Closing Off Transdniester
Thursday, March 9, 2006 at 09:03AM
Dan McMinn in 02) Foreign Policy - Russia, 03) Foreign Policy - Western Europe, 04) Foreign Policy - Eastern Europe, 10) The Cabinet

here's hoping for a tight seal

So in its usual bruisingly herky-jerky way, the Yushchenko government has finally cracked down on bandit-state Transdniester. On March 5, Ukraine changed its customs regulations such that "cargos coming to Ukraine from Transdniestria may be cleared only if their clearance is certified by the Moldovan Custom Service". As the Kyiv Post reports, Moldova then demanded that all Transdniester businesses begin to pay Moldovan taxes and reregister in Chisinau (with some tax breaks and other sops).

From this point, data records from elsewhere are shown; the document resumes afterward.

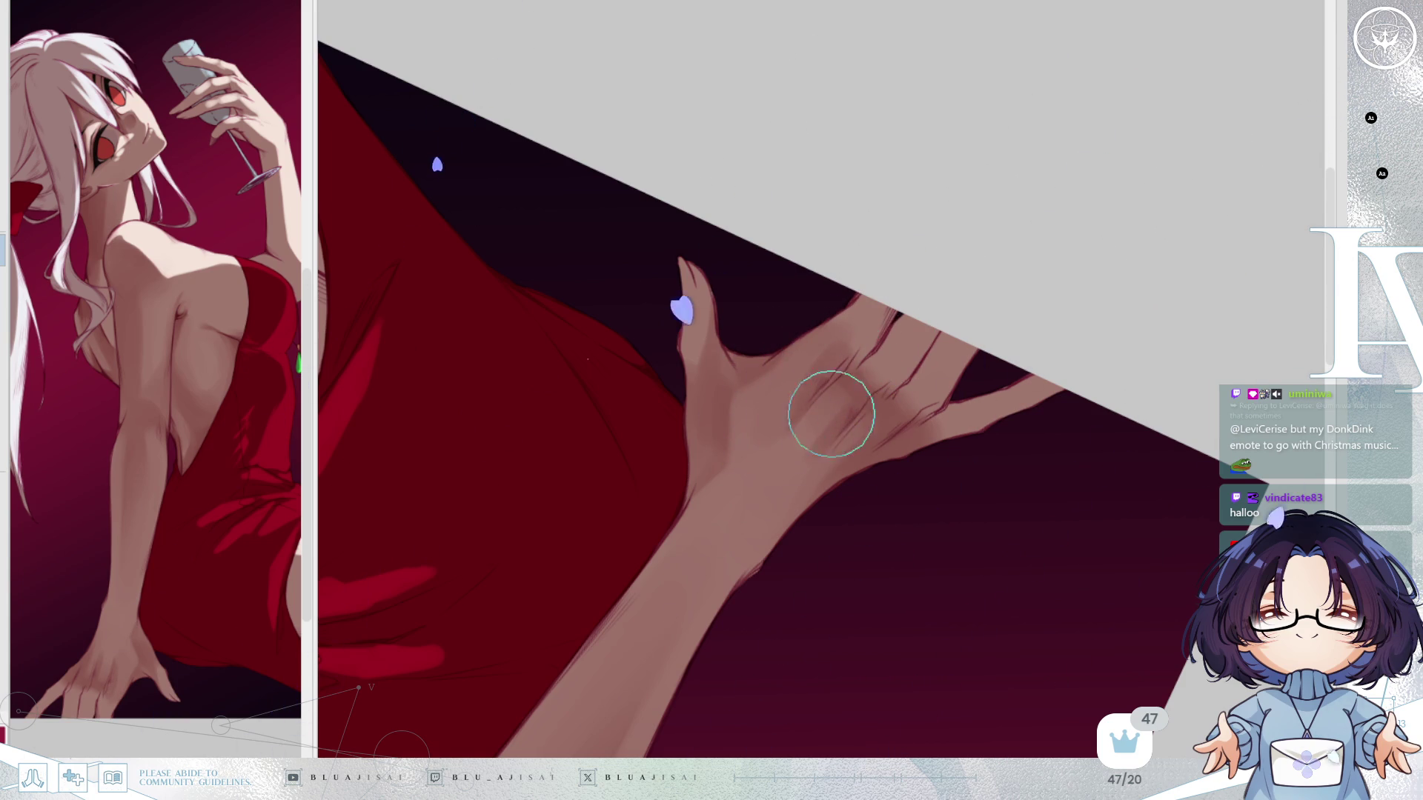
mouse_move(893, 373)
mouse_down()
mouse_move(832, 366)
mouse_move(810, 388)
mouse_move(867, 428)
mouse_move(904, 415)
mouse_move(962, 429)
mouse_up()
key(Delete)
key(Delete)
key(Delete)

The extremity of this change in tactics would be hard to overstate, as only last month the government joined up with Russia to circumvent the current negotiations, an act which left out Western participants and accepted the Moscow-Tiraspol argument that, according to EDM, "a) introduced European customs regulations on that border would amount to an "economic blockade" of Transnistria, and b) stated Transnistria has a "right" to conduct its own external trade operations, pending a political settlement of the conflict."

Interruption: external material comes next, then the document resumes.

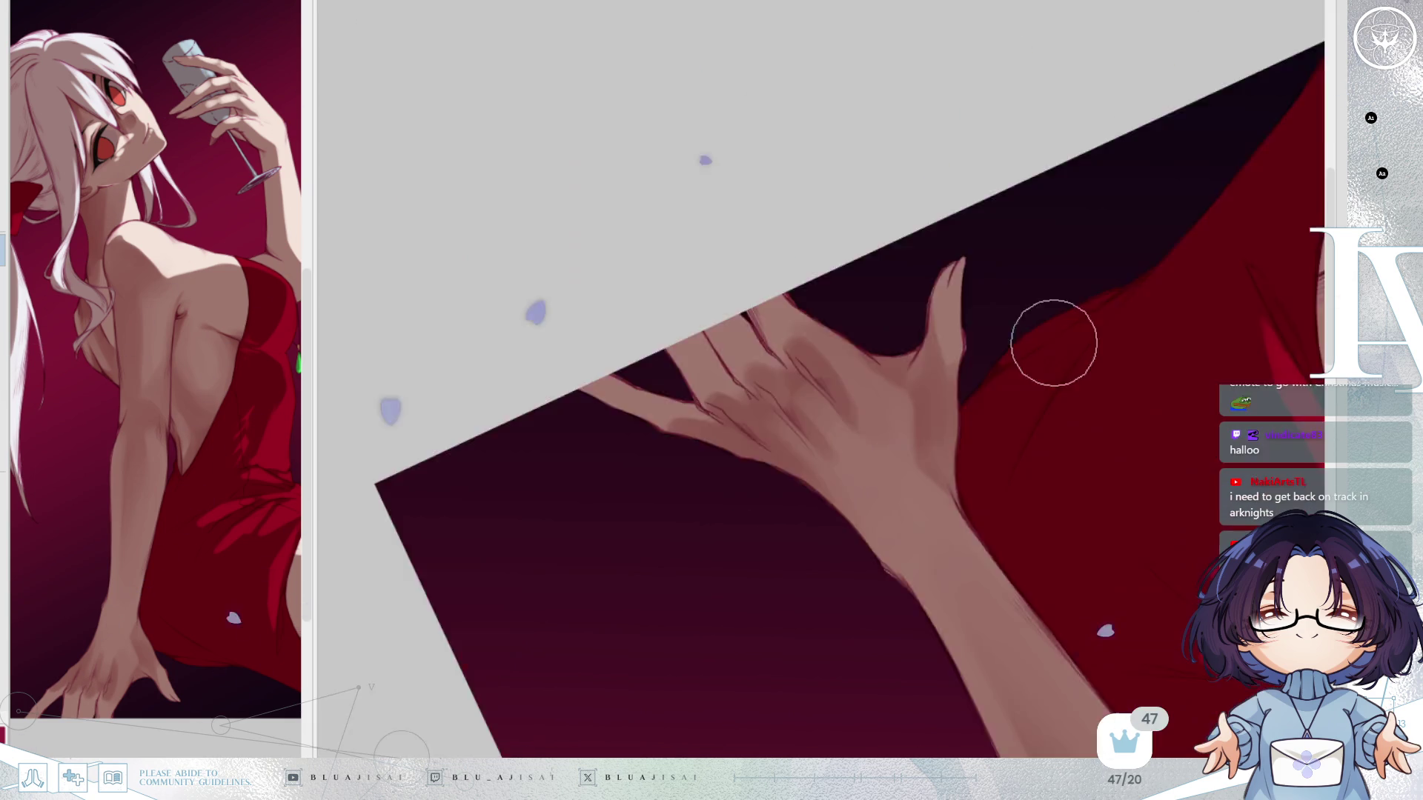
key(End)
key(End)
key(End)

Of course the Transdniester barons and Russia are pissed. Russia has, in fact, been denouncing the new deal non-stop since it went through. Their main reason for opposing the plan is their blindingly obvious insight that Ukraine is using this to try to pressure Transdniester.

Of course it is. When you crack down on smuggled goods out of a country whose economy is based on smuggling, you'd hope it would pressure someone. Transdniester President Igor Smirnov seems to think it will work, too, saying that this means "slow economic death" for the statelet, while his Chamber of Commerce Head just calls it "unacceptable". There was also much talk from Smirnov about how Russia is Transdniester's last real friend.

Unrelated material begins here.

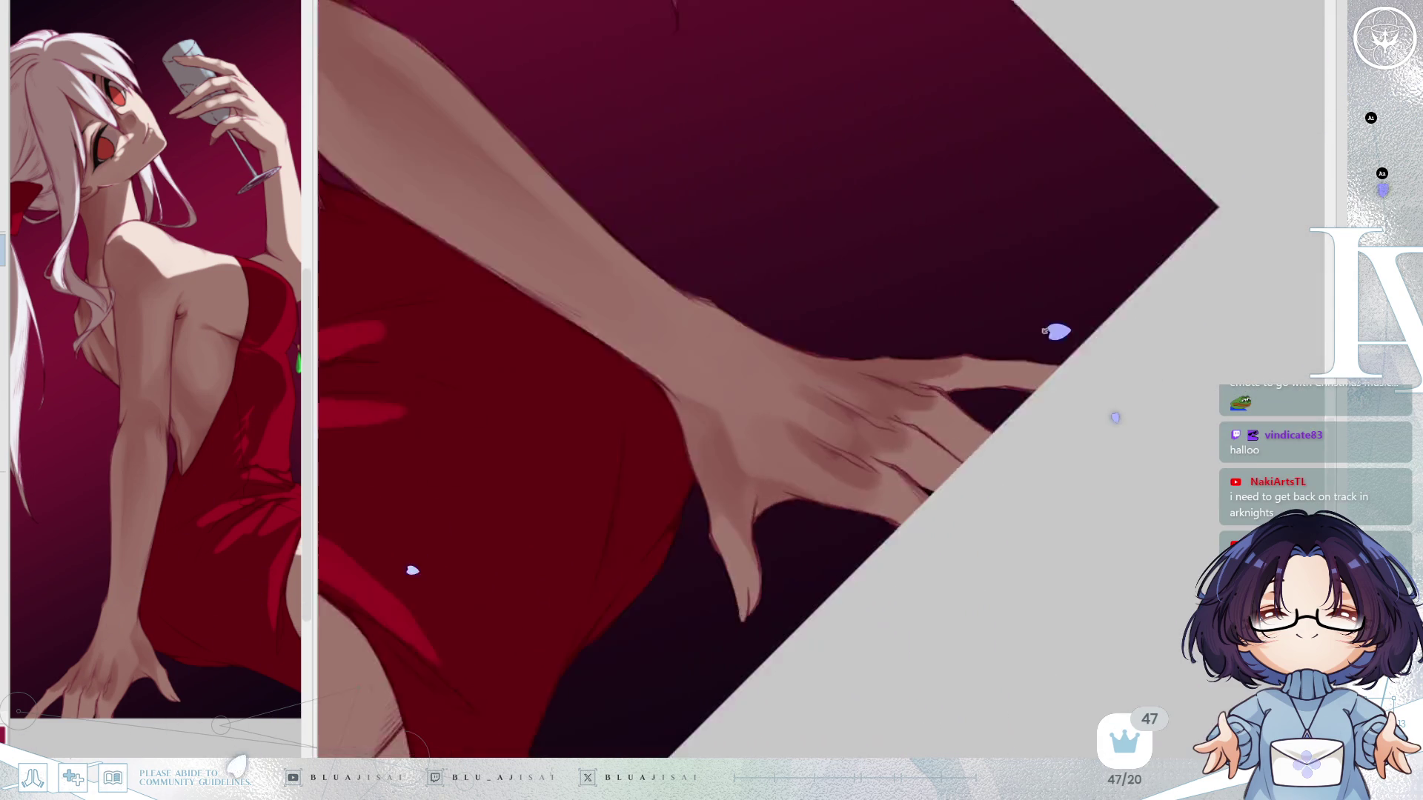
key(Home)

Prompted by the EU Border Assistance Mission?

In contrast to the Russians and Transdniester government, the EU lauded the crackdown as "very important for the establishment of an orderly regime on the Ukrainian-Moldovan border, to which the EU attaches great importance."

They should know what it represents, too, because they recently established their first ever border assistance mission on the Ukraine-Moldova-Transdniester border, a mission whose effectiveness hinged on Ukraine's border integrity.

Smirnov's theory is that Ukraine is being "used by Moldova", while Moldova's response to the change in policy was "well finally!" This seems like a very timely save by Ukraine in the face of the decline into irrelevance of OSCE mediation, a process described in all its painful detail by Vladimir Socor of the Eurasia Daily Monitor (in chronological order starting last summer): 1 OSCE dodging big issues, 2 Transdniester demilitarization deal flawed and full of holes, 3 New deal does not reduce Russian presence in Transdniester, 4 New negotiations format leaves out West, , 5 OSCE survives through minimal relevance, 7 Moscow destroying OSCE credibility from inside, 8 Russia stonewalls at end year conference, 9 EU critical of OSCE-Russia deal.

So you have an EU that is critical of the weak stance of the OSCE.  With that failure of OSCE intervention, the EU's Common Foreign and Security Policy was crumbling. It was on the border and in a position to back up its accusations of smuggling with solid evidence, and it desperately needs Ukrainian assistance to curtail that smuggling. The border mission has just had a few months to really put together a decent report, and so I would guess that it was primarily EU pressure that was motivating Ukraine.

Will It Hold Up?

Well, it's already lasted longer than the last time (under Kuchma in 2001) when Ukraine allowed Moldovan customs officials to inspect shipments from Transdniester. That didn't hold up longer than 24 hours. 

The main actor is likely to be Yanukovych. He should come in on the discussion any day now to condemn the loss of real negotiations and friendly relations with Russia, but what he'll do as PM if Regions wins enough seats to get him in is much less clear. EDM speculated that Petro Poroshenko was likely to have benefitted from the illegal trade, which may explain why the NSNU government would be shutting it down right before Yanukovych is set to gain new powers, rather than earlier.

But Yanukovych may restart the trade anyway, arguing for "improved relations" with Russia and betting he'll be able to weather the NSNU and BYT accusations of smuggling enough to make it worthwhile to pick up where Poroshenko left off.